• TAREFA A: Reescreva tudo, desde o início dos registros até a linha que contém "Dragon Touch Digital Calendar", trocando "Keyboard" por "Teclado" e mantendo o restante inalterado. Deixe as imagens fora da resposta.

----------------

Janja deveria ter sido estratégica e pensado antes de jogar para a plateia, como no caso da ofensa dirigida a Musk. Episódio também deveria levar a questionamentos se a função de primeira-dama ainda faz sentido em 2024.

Após o lampejo de Janja, o presidente Lula disse, em discurso, que "não devemos xingar ninguém"Foto: Cristiano Mariz/Agncia/ZUMA Wire/IMAGO

Não deve ser nada fácil ser primeira-dama de um país, muito menos de um país machista como o Brasil. Na verdade, essa é uma função que acho que nem deveria existir, já que uma mulher ser chamada de "primeira esposa" é algo machista e antiquado. Dito isso: se você é a primeira-dama e quer ser atuante (e quem fizer essa escolha está totalmente em seu direito), você precisa pensar antes de falar e ser estratégica. Na verdade, isso vale para qualquer pessoa que represente o governo. Seja homem ou mulher. Sim, a vida adulta é difícil. E imagino que seja ainda mais complicado se você escolhe fazer parte de um espaço de poder.

Falo da polêmica em torno da primeira-dama Janja da Silva, socióloga, que se empolgou durante um discurso no G20 Social e soltou um "fuck you, Elon Musk", de improviso, e foi ovacionada pela plateia. O G20 é um dos encontros mais importantes de líderes do mundo. Neste ano, ele acontece no Rio de Janeiro e o Brasil é o anfitrião.

Elon Musk, o dono da Tesla e do X, considerado o homem mais rico do mundo, é um radical de direita péssimo (e acho que nisso eu e Janja concordamos). Mas só que, como o mundo anda em um momento horrível, ele vai fazer parte do próximo governo dos Estados Unidos. Ele foi nomeado "antecipadamente" por Donald Trump como chefe de um novo departamento de eficiência governamental.

Janja deveria ter mandado Musk se f... em um evento do G20, no palco? Claro que não. O Brasil vai ter que lidar com os Estados Unidos nos próximos quatro anos e a postura do governo brasileiro tem sido a do diálogo com todos os países (o que eu, pessoalmente, acho ótimo). Essa provocação de Janja não leva a nada. Só dá trabalho para diplomatas e alimenta a extrema direita para que ela ataque a primeira-dama e o governo do Brasil.

Cara primeira-dama, com todo respeito, não podemos nos dar ao luxo de agirmos como adolescentes. Precisamos estar atentas e fortes. E isso significa, muitas vezes, ter estratégia e pensar antes de jogar para a plateia, por mais que isso seja sedutor.

Após o lampejo de Janja, o presidente Lula disse, em discurso, que "não devemos xingar ninguém". Ou seja, ficou parecendo que Janja era uma adolescente que fez bobagem e levou bronca. Isso é bom para o país? Não. Prova de empoderamento feminino? Também acho que não.

----------------

• TAREFA B: Reproduza sem alterações o trecho do texto sobre a primeira-dama Janja que vai de "Elon Musk, o" até "de eficiência governamental.".

Registros extraídos de uma coleção
----------------

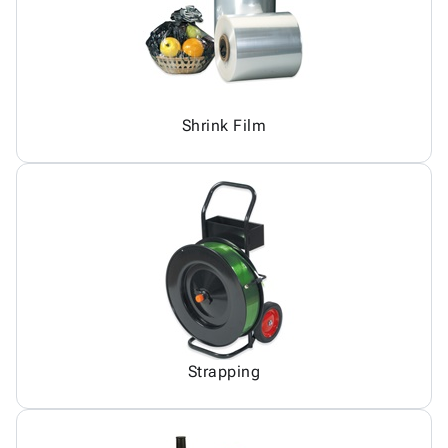
Shrink Film
Strapping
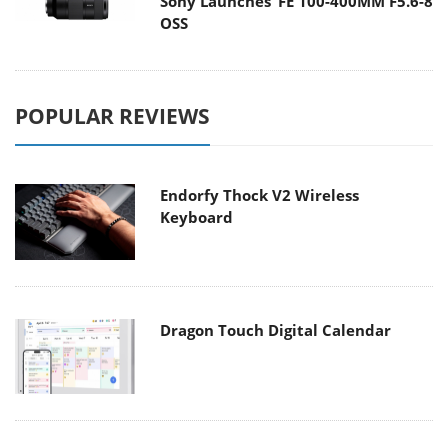
Sony Launches ‘FE 100-400MM F5.6-8
OSS
POPULAR REVIEWS
Endorfy Thock V2 Wireless
Keyboard
Dragon Touch Digital Calendar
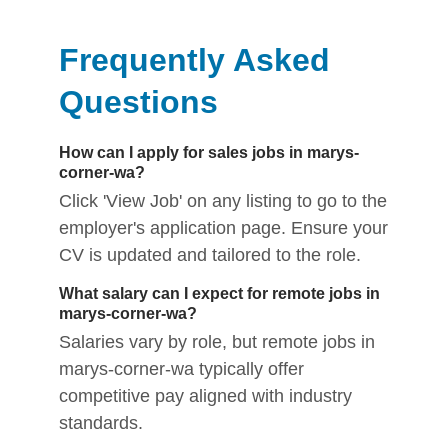
Frequently Asked
Questions
How can I apply for sales jobs in marys-
corner-wa?
Click 'View Job' on any listing to go to the
employer's application page. Ensure your
CV is updated and tailored to the role.
What salary can I expect for remote jobs in
marys-corner-wa?
Salaries vary by role, but remote jobs in
marys-corner-wa typically offer
competitive pay aligned with industry
standards.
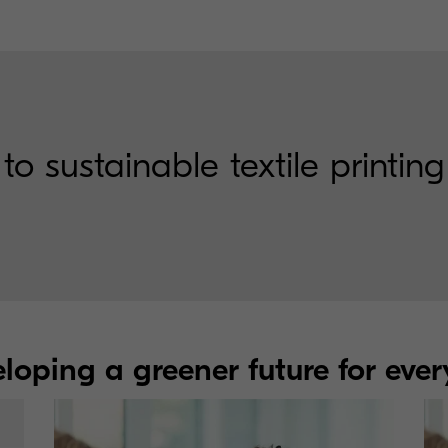
sustainable textile printing
loping a greener future for eve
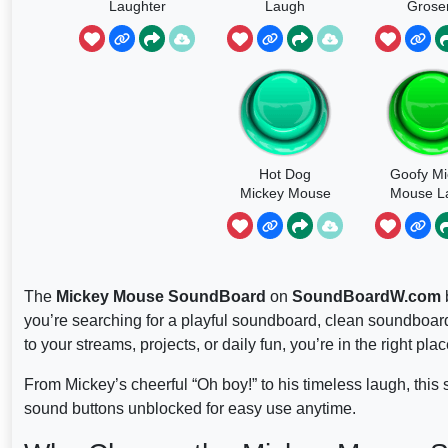
Laughter
Laugh
Grose
Hot Dog
Goofy Mi
Mickey Mouse
Mouse L
The
Mickey Mouse SoundBoard
on
SoundBoardW.com
b
you’re searching for a playful soundboard, clean soundboard
to your streams, projects, or daily fun, you’re in the right plac
From Mickey’s cheerful “Oh boy!” to his timeless laugh, this 
sound buttons unblocked for easy use anytime.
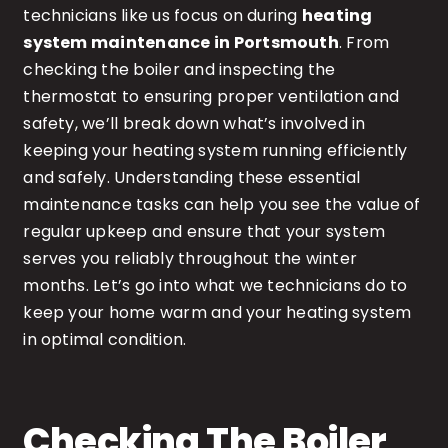
technicians like us focus on during
heating
system maintenance in Portsmouth
. From
checking the boiler and inspecting the
thermostat to ensuring proper ventilation and
safety, we’ll break down what’s involved in
keeping your heating system running efficiently
and safely. Understanding these essential
maintenance tasks can help you see the value of
regular upkeep and ensure that your system
serves you reliably throughout the winter
months. Let’s go into what we technicians do to
keep your home warm and your heating system
in optimal condition.
Checking The Boiler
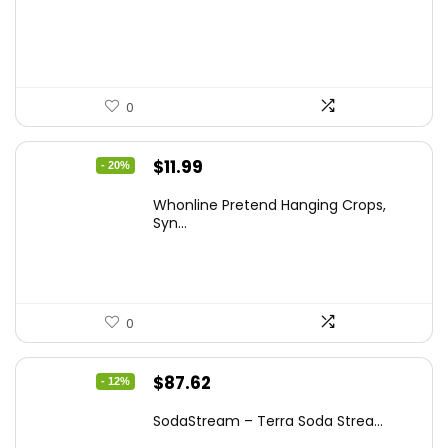
was:
is:
$20.91.
$12.99.
0
Original
Current
$
11.99
- 20%
price
price
Whonline Pretend Hanging Crops,
was:
is:
Syn...
$14.99.
$11.99.
0
Original
Current
$
87.62
- 12%
price
price
SodaStream – Terra Soda Strea...
was:
is:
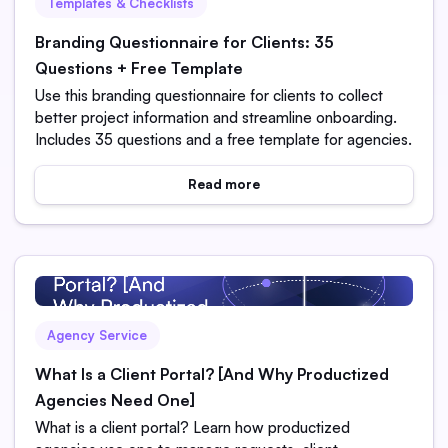
Templates & Checklists
Branding Questionnaire for Clients: 35
Questions + Free Template
Use this branding questionnaire for clients to collect
better project information and streamline onboarding.
Includes 35 questions and a free template for agencies.
Read more
Agency Service
What Is a Client Portal? [And Why Productized
Agencies Need One]
What is a client portal? Learn how productized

----------------

• RESPOSTA A:
Shrink Film
Strapping
Sony Launches ‘FE 100-400MM F5.6-8
OSS
POPULAR REVIEWS
Endorfy Thock V2 Wireless
Teclado
Dragon Touch Digital Calendar

• RESPOSTA B:
Elon Musk, o dono da Tesla e do X, considerado o homem mais rico do mundo, é um radical de direita péssimo (e acho que nisso eu e Janja concordamos). Mas só que, como o mundo anda em um momento horrível, ele vai fazer parte do próximo governo dos Estados Unidos. Ele foi nomeado "antecipadamente" por Donald Trump como chefe de um novo departamento de eficiência governamental.